14. So far as the section 47 removal decision is concerned, the grounds suggest that the appellant relies "on the recent case law". As the decision was made in November 2013, it is not clear what is meant here.

15. The grounds also contain a single sentence indicating that the appellant relies on Article 8 of the Human Rights Convention. In this context, her witness statement contains no detail at all regarding any private or family life ties established here since she arrived in 2011. I have taken into account the guidance given by the Supreme Court in Patel [2013] UKSC 72 in this context. My primary finding is that the paucity of evidence shows that Article 8 is not engaged but, even if it were, there is nothing to show that any ties the appellant may have established here cannot be maintained from abroad and she may equally pursue further studies in the country of her nationality, should she wish to do so. There really is very little of any substance to put in the balance against the Secretary of State's case that her failure to comply with the Immigration Rules and the absence of anything to suggest that she is entitled to leave to remain combine to demonstrate the strong public interest in the maintenance of immigration control. The appellant has not shown that the adverse decisions, or her removal in consequence, breach her human rights.

16. In summary, the appellant has not made out her grounds of appeal. She has not shown that the decision to refuse to vary leave and the section 47 removal decision are unlawful, by reason of unfairness, a failure to apply relevant policy or on the basis that the decisions breach her human rights.

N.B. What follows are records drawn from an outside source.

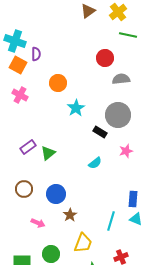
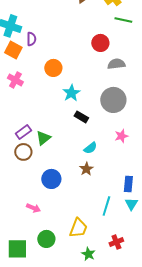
black rectangle: (100, 132) -> (81, 117), moved
brown circle: (24, 189) -> (23, 152), moved
brown star: (70, 215) -> (86, 169), moved
cyan triangle: (136, 219) -> (131, 204), turned 40

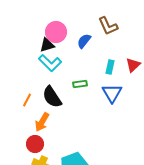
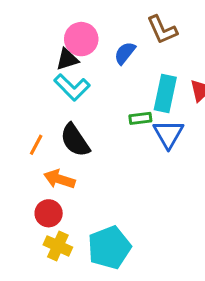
cyan rectangle: (110, 67) -> (165, 93), size x1.6
green rectangle: (80, 84) -> (140, 118), moved
orange arrow: (42, 122) -> (59, 179), turned 78

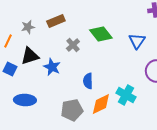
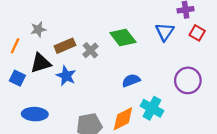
brown rectangle: (56, 21) -> (65, 46), moved
blue triangle: (137, 41) -> (165, 32), moved
blue semicircle: (88, 81) -> (131, 80), moved, turned 70

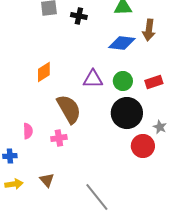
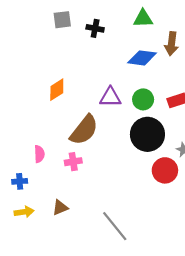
brown semicircle: (69, 109) -> (84, 130), turned 68
brown triangle: (47, 180) -> (60, 208), turned 49

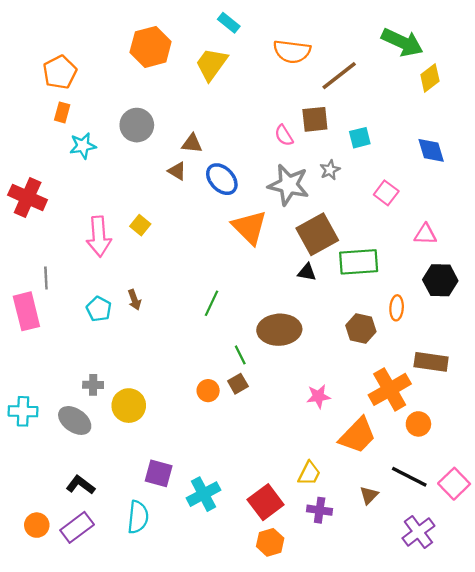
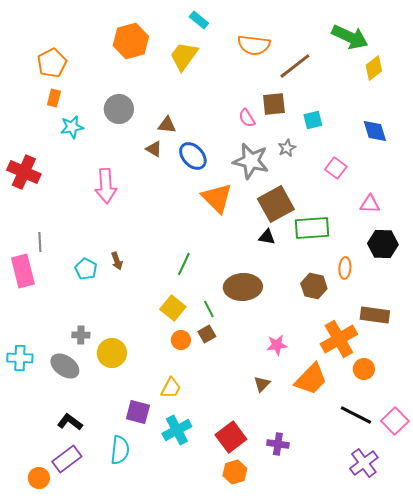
yellow square: (140, 225) -> (173, 308), moved, size x1.4
pink arrow: (99, 237) -> (106, 186), moved
yellow trapezoid: (309, 473) -> (171, 388), moved
brown triangle: (369, 495) -> (262, 384), moved
orange circle: (37, 525) -> (39, 478), moved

17. The decision of the First-tier Tribunal, having been set aside, it is remade as follows: appeal dismissed.

DECISION

Appeal dismissed.

ANONYMITY

There has been no application for anonymity at any stage in these proceedings and I make no direction on this occasion.



Signed Date 28th November 2014

Deputy Upper Tribunal Judge R C Campbell


FEE AWARD

As the appeal has been dismissed, there can be no fee award.